## THE PROBLEM
Copy each line below in which the string "orchestration" occurs.

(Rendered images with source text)
^^^^

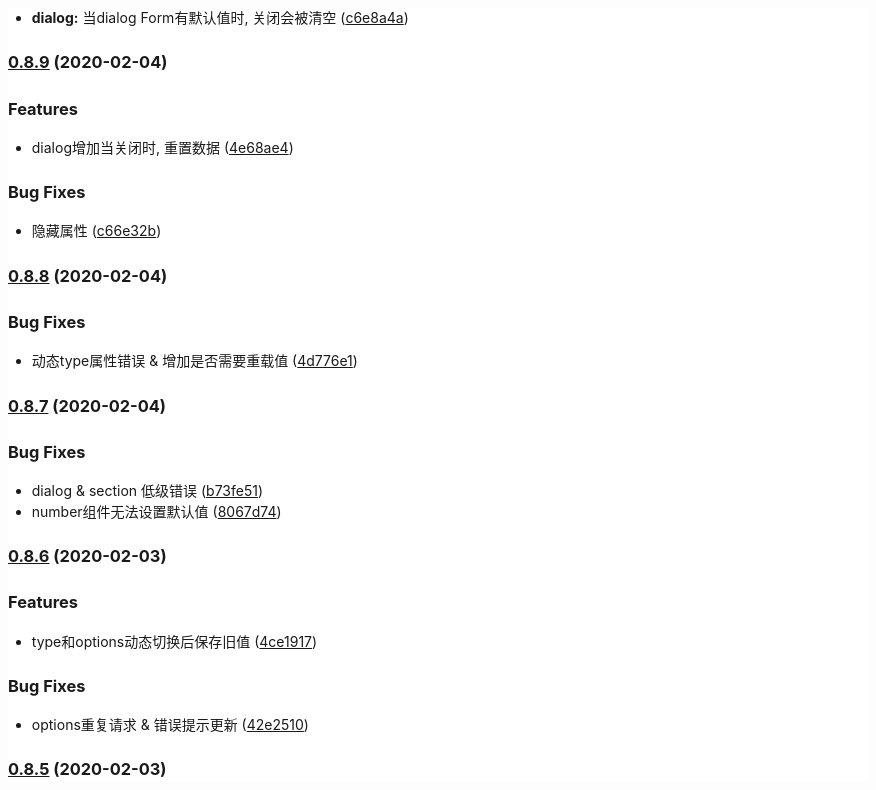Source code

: * **dialog:** 当dialog Form有默认值时, 关闭会被清空 ([c6e8a4a](https://github.com/yii-diandi/vue-ele-form/commit/c6e8a4a6266eb8f955b6e8d334c5fe7428b28e53))

### [0.8.9](https://github.com/yii-diandi/vue-ele-form/compare/v0.8.8...v0.8.9) (2020-02-04)


### Features

* dialog增加当关闭时, 重置数据 ([4e68ae4](https://github.com/yii-diandi/vue-ele-form/commit/4e68ae456ce4fad2967876830c0afb62b8c9bd97))


### Bug Fixes

* 隐藏属性 ([c66e32b](https://github.com/yii-diandi/vue-ele-form/commit/c66e32b0fb5b55c0601a4ae668e643459968d038))

### [0.8.8](https://github.com/yii-diandi/vue-ele-form/compare/v0.8.7...v0.8.8) (2020-02-04)


### Bug Fixes

* 动态type属性错误 & 增加是否需要重载值 ([4d776e1](https://github.com/yii-diandi/vue-ele-form/commit/4d776e1ecef1f268a9d018dbe0db18aa5759e175))

### [0.8.7](https://github.com/yii-diandi/vue-ele-form/compare/v0.8.6...v0.8.7) (2020-02-04)


### Bug Fixes

* dialog & section 低级错误 ([b73fe51](https://github.com/yii-diandi/vue-ele-form/commit/b73fe5178bdf3d1cde0c3ee80d19e700e0970705))
* number组件无法设置默认值 ([8067d74](https://github.com/yii-diandi/vue-ele-form/commit/8067d749771130b5416a7f4984356375810406c6))

### [0.8.6](https://github.com/yii-diandi/vue-ele-form/compare/v0.8.5...v0.8.6) (2020-02-03)


### Features

* type和options动态切换后保存旧值 ([4ce1917](https://github.com/yii-diandi/vue-ele-form/commit/4ce1917af7721cdf8dd27042f168c1983d08c8f9))


### Bug Fixes

* options重复请求 & 错误提示更新 ([42e2510](https://github.com/yii-diandi/vue-ele-form/commit/42e2510bbb3e0be8f9955aee8a4cb5bd5bbc6165))

### [0.8.5](https://github.com/yii-diandi/vue-ele-form/compare/v0.8.4...v0.8.5) (2020-02-03)
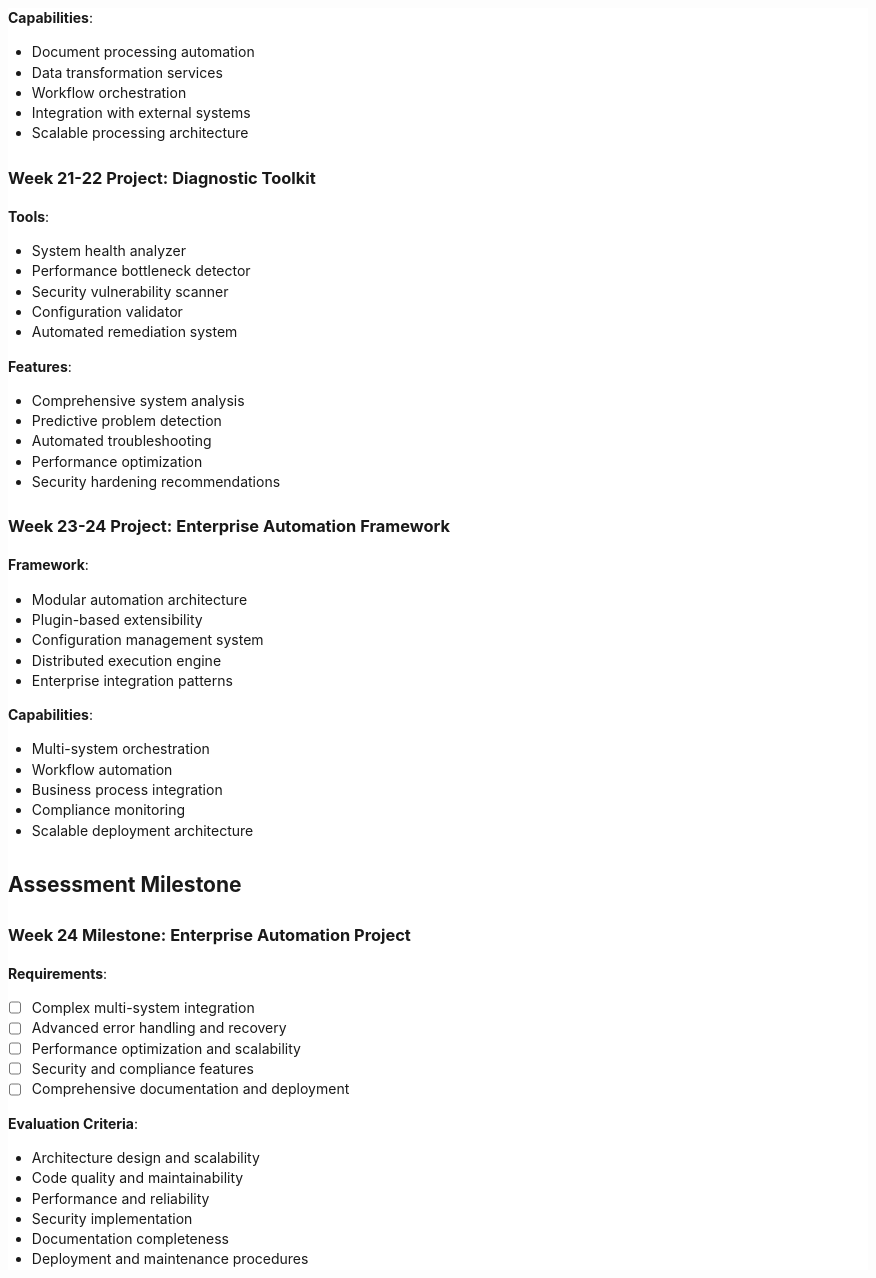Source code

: **Capabilities**:
- Document processing automation
- Data transformation services
- Workflow orchestration
- Integration with external systems
- Scalable processing architecture

### Week 21-22 Project: Diagnostic Toolkit
**Tools**:
- System health analyzer
- Performance bottleneck detector
- Security vulnerability scanner
- Configuration validator
- Automated remediation system

**Features**:
- Comprehensive system analysis
- Predictive problem detection
- Automated troubleshooting
- Performance optimization
- Security hardening recommendations

### Week 23-24 Project: Enterprise Automation Framework
**Framework**:
- Modular automation architecture
- Plugin-based extensibility
- Configuration management system
- Distributed execution engine
- Enterprise integration patterns

**Capabilities**:
- Multi-system orchestration
- Workflow automation
- Business process integration
- Compliance monitoring
- Scalable deployment architecture

## Assessment Milestone

### Week 24 Milestone: Enterprise Automation Project
**Requirements**:
- [ ] Complex multi-system integration
- [ ] Advanced error handling and recovery
- [ ] Performance optimization and scalability
- [ ] Security and compliance features
- [ ] Comprehensive documentation and deployment

**Evaluation Criteria**:
- Architecture design and scalability
- Code quality and maintainability
- Performance and reliability
- Security implementation
- Documentation completeness
- Deployment and maintenance procedures
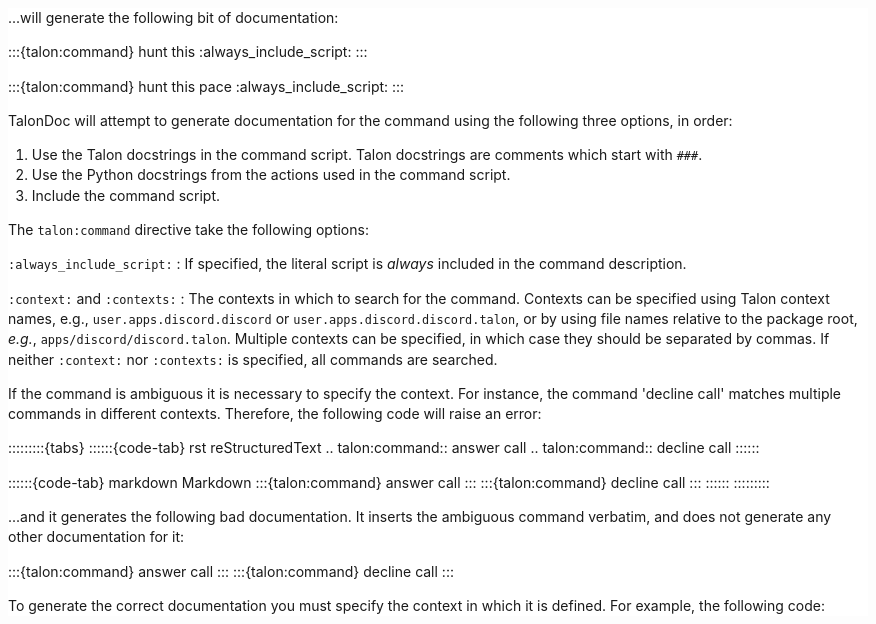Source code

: ...will generate the following bit of documentation:

:::{talon:command} hunt this
:always_include_script:
:::

:::{talon:command} hunt this pace
:always_include_script:
:::

TalonDoc will attempt to generate documentation for the command using the
following three options, in order:

1. Use the Talon docstrings in the command script. Talon docstrings are comments which start with `###`.
2. Use the Python docstrings from the actions used in the command script.
3. Include the command script.

The `talon:command` directive take the following options:

`:always_include_script:`
: If specified, the literal script is _always_ included in the command description.

`:context:` and `:contexts:`
: The contexts in which to search for the command. Contexts can be specified using Talon context names, e.g., `user.apps.discord.discord` or `user.apps.discord.discord.talon`, or by using file names relative to the package root, _e.g._, `apps/discord/discord.talon`. Multiple contexts can be specified, in which case they should be separated by commas. If neither `:context:` nor `:contexts:` is specified, all commands are searched.

If the command is ambiguous it is necessary to specify the context. For instance, the command 'decline call' matches multiple commands in different contexts. Therefore, the following code will raise an error:

:::::::::{tabs}
::::::{code-tab} rst reStructuredText
.. talon:command:: answer call
.. talon:command:: decline call
::::::

::::::{code-tab} markdown Markdown
:::{talon:command} answer call
:::
:::{talon:command} decline call
:::
::::::
:::::::::

...and it generates the following bad documentation. It inserts the ambiguous command verbatim, and does not generate any other documentation for it:

:::{talon:command} answer call
:::
:::{talon:command} decline call
:::

To generate the correct documentation you must specify the context in which it is defined. For example, the following code:
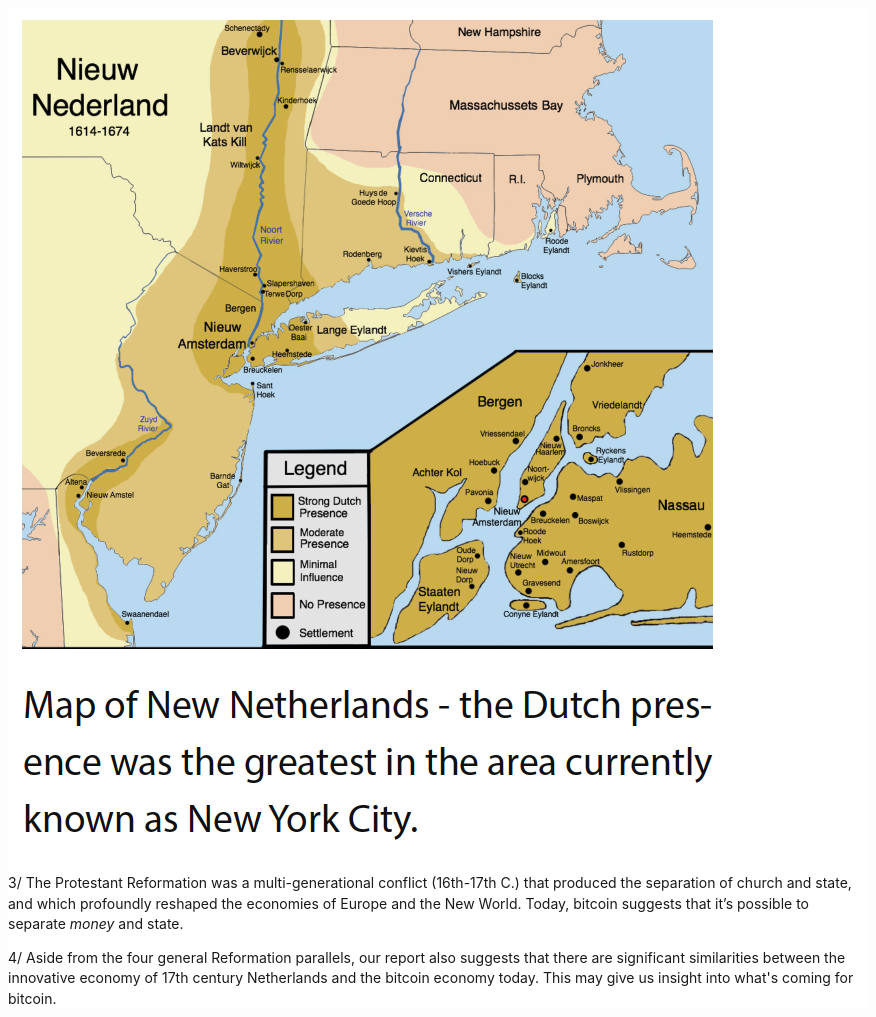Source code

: ![](/assets/images/cy19/cy19m11/td5.png)

3/ The Protestant Reformation was a multi-generational conflict (16th-17th C.) that produced the separation of church and state, and which profoundly reshaped the economies of Europe and the New World. Today, bitcoin suggests that it’s possible to separate _money_ and state.

4/ Aside from the four general Reformation parallels, our report also suggests that there are significant similarities between the innovative economy of 17th century Netherlands and the bitcoin economy today. This may give us insight into what's coming for bitcoin.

^^^^

## WRITTEN SOLUTION
- Workflow orchestration
- Multi-system orchestration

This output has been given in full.